Électrique, hybride, hydrogène : à quoi roulera la voiture de demain ?

, modifié à
  • A
  • A
Voir la vidéo sur Dailymotion
Partagez sur :
Le développement de la voiture à électrique poursuit sa route progressivement. Mais plus que les batteries, l'avenir semble appartenir aux piles à combustibles, qui fonctionnent avec de l'hydrogène.
LE DÉBAT

À quoi roulera la voiture de demain ? Si la fin de la voiture à essence, et a fortiori au diesel, est d'ores et déjà programmée, les alternatives viables peinent encore à émerger. Il y a l'électrique, bien sûr, mais les technologies actuelles ne sont pas totalement satisfaisantes. "La voiture électrique est une solution au réchauffement climatique et à la pollution de l'air, à partir du moment où le mix électrique est peu carboné", souligne à ce titre Yannick Duport, directeur de la mobilité électrique chez EDF, invité du Grand journal du soir spécial de Matthieu Belliard, jeudi, en direct d'une voiture autonome sur le circuit des 24 heures du Mans.

Le défi : produire une électricité propre et pas chère

Alors que le secteur du transport émet 30% des gaz à effet de serre au niveau européen, il devient urgent de faire de l'électrique une solution crédible pour les automobilistes. Or, subsiste toujours le problème des bornes de recharge, trop peu nombreuses en France. "Il faut tenir compte des besoins des clients. 80% de la recharge électrique se fera au domicile ou dans le parking habituel de l’automobiliste", avance Philippe Montantème, directeur stratégie marketing et recherche de Total. Le fournisseur d'énergie va installer, dans ses stations essence, 1.000 bornes à très haute puissance (recharge suffisante en 20 à 25 minutes, ndlr), soit une tous les 150 kilomètres.

Deuxième problème de l'électrique : le prix. Actuellement, recharger sa voiture est souvent perçu, parfois à tort, comme un geste coûteux. "Les voitures électriques, ce n’est pas tant un problème de consommation que de puissance. Nous avons suffisamment de moyens de production. Il suffit simplement de positionner la recharge du véhicule au bon moment dans la journée, quand les centrales électriques sont moins sous tension", explique Yannick Duport, d'EDF. "Le tarif de l’électricité est compétitif, il n’y a pas de raison que ça change. Si on charge dans des heures creuses, la nuit, on pourra bénéficier de tarifs intéressants", abonde Philippe Montantème.
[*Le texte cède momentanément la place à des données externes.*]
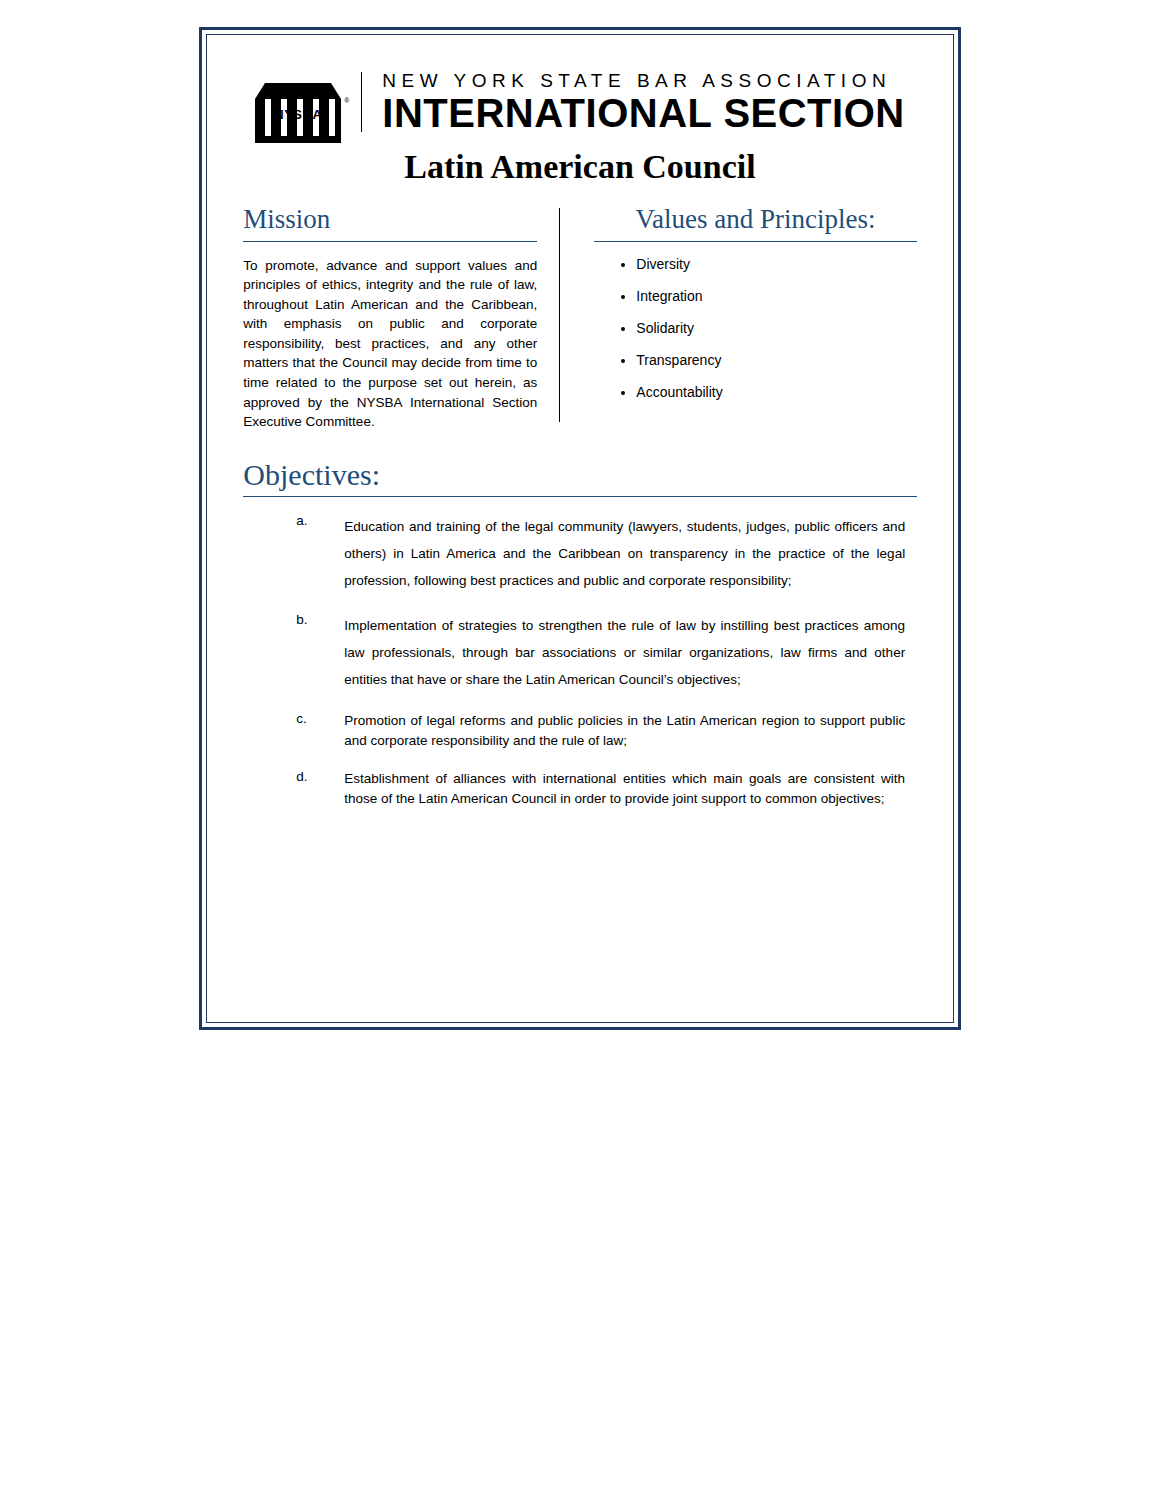®
NYSBA
NEW YORK STATE BAR ASSOCIATION
INTERNATIONAL SECTION
Latin American Council
Mission
To promote, advance and support values and principles of ethics, integrity and the rule of law, throughout Latin American and the Caribbean, with emphasis on public and corporate responsibility, best practices, and any other matters that the Council may decide from time to time related to the purpose set out herein, as approved by the NYSBA International Section Executive Committee.
Values and Principles:
Diversity
Integration
Solidarity
Transparency
Accountability
Objectives:
a. Education and training of the legal community (lawyers, students, judges, public officers and others) in Latin America and the Caribbean on transparency in the practice of the legal profession, following best practices and public and corporate responsibility;
b. Implementation of strategies to strengthen the rule of law by instilling best practices among law professionals, through bar associations or similar organizations, law firms and other entities that have or share the Latin American Council’s objectives;
c. Promotion of legal reforms and public policies in the Latin American region to support public and corporate responsibility and the rule of law;
d. Establishment of alliances with international entities which main goals are consistent with those of the Latin American Council in order to provide joint support to common objectives;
L'avenir appartient à l'hydrogène

L'avenir de l'électrique passe aussi par la définition de sa source d'énergie. "Il y a un débat sur la voiture électrique : est-ce qu’elle sera à batterie, avec toutes les questions que ça pose pour le recyclage, ou est-ce qu’elle utilisera une pile à combustible, qui fonctionne avec de l’hydrogène. Dans ce cas, il faut alors le produire de façon propre", précise Pierre Fillon, président de l’Automobile club de l’ouest. "Si on fabrique l’hydrogène avec du pétrole ou des centrales à charbon, l’hydrogène est émetteur de gaz à effet de serre." 

"Nous pensons que la pile à combustible (et donc l'hydrogène) est complémentaire au développement du véhicule électrique" avec batterie, pointe pour sa part Yannick Duport, directeur de la mobilité électrique chez EDF. Mais, avec seulement trois ou quatre stations de recharge pour véhicules à hydrogène, la France est en retard. "On a une vingtaine de stations à hydrogène en Allemagne. On manque plus de voitures que de stations là-bas en fait", assure Philippe Montantème, de Total. Mais à long terme, selon ces experts, l'hydrogène qui alimente les piles à combustible pourrait tout de même bien être la meilleure solution pour rendre les voitures le moins polluantes possibles, puisqu'elles ne rejettent que de la vapeur d'eau.

Dans l'attente de clarifications sur la production de l'électricité, selon Pierre Fillon, dans l'immédiat, "l’hybride a encore de beaux jours devant lui". Tous ces "carburants" alternatifs vont continuer de se développer dans les années à venir. Toutefois, il ne faut pas s'attendre à un bouleversement du jour au lendemain. "Le moteur thermique n’est pas bon pour la casse. Il y a aura sans doute encore 70% de véhicules qui rouleront avec un moteur thermique en 2040", estime Philippe Montantème. Mais l'après-essence se prépare dès aujourd'hui.